## List of tasks
1 - Using the passage about the 2015 MacBook, answer these:
(a) Between which two devices do reviews place the machine's functionality?
(b) Which two apps were used during the few minutes of testing?
(c) What processor does the machine use?
2 - Pick up the passage about the 2015 MacBook after its final sentence and keep writing it.

## Given passage
□ □ □ □ □ □ □

Thank you, I did understand you the first time. As I wrote previously, every review and characterization of the 2015 Macbook that I have seen, places its functionality somewhere between an iPad and a Macbook Air.

Based on a few minutes of web browsing, typing my name over and over in a Pages document, and poking through Numbers, it seems like it’s up to the tasks for which it is clearly meant. It’s not for gaming, it’s probably not for editing video, but it does the basics really well. http://www.wired.com/2015/03/new-macbook-hands-on/
Indeed thanks to its use of a new Intel Core M processor it will actually be slower than the MacBook Air too. Instead performance will be more in line with a MacBook Air of three or four years ago - that's the compromise of a thinner, lighter, passively cooled machine.

□ □ □ □ □ □ □

## Data lines
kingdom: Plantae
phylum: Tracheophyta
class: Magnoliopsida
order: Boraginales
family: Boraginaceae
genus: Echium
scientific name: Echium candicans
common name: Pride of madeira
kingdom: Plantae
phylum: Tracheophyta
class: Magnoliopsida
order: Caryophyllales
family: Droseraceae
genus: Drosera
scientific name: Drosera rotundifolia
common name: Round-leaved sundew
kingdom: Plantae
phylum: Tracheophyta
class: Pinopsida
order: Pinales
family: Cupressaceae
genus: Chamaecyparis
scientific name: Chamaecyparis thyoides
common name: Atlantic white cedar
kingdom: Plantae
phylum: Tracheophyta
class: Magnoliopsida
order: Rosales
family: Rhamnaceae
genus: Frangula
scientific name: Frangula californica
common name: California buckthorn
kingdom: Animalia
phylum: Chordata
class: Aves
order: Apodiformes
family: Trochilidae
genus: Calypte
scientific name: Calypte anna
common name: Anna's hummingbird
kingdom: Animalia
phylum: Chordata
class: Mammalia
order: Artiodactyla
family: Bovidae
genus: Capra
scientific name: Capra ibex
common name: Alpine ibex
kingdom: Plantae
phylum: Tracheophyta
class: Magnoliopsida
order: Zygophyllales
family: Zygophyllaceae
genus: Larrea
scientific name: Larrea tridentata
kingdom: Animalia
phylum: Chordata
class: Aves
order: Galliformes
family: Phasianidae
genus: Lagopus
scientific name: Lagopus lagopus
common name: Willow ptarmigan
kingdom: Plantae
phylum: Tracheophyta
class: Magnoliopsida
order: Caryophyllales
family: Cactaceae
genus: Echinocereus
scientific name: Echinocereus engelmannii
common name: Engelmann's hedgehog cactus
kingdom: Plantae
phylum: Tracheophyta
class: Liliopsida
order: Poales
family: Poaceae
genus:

□ □ □ □ □ □ □

## Written responses
1 -
(a) Between an iPad and a MacBook Air.
(b) Pages and Numbers.
(c) A new Intel Core M processor.

2 -
Read more at http://www.trustedreviews.com/12-inch-macbook-2015-review#mXvkrP2l9uZIgx1R.99

Apple has shifted from Intel’s Core U-class processors in the Air to their Core-M (Y-class) processor in the MacBook. Intel’s lowest power Core processor design to date, Core-M is intended to be used in tablets and up, further driving the point that the MacBook is a tablet Mac in laptop form factor. http://www.anandtech.com/show/9076/apple-macbook-2015-handson

You have convinced yourself that it will run professional applications, that's perfectly fine with me. Good luck to anyone who decides to go in that direction.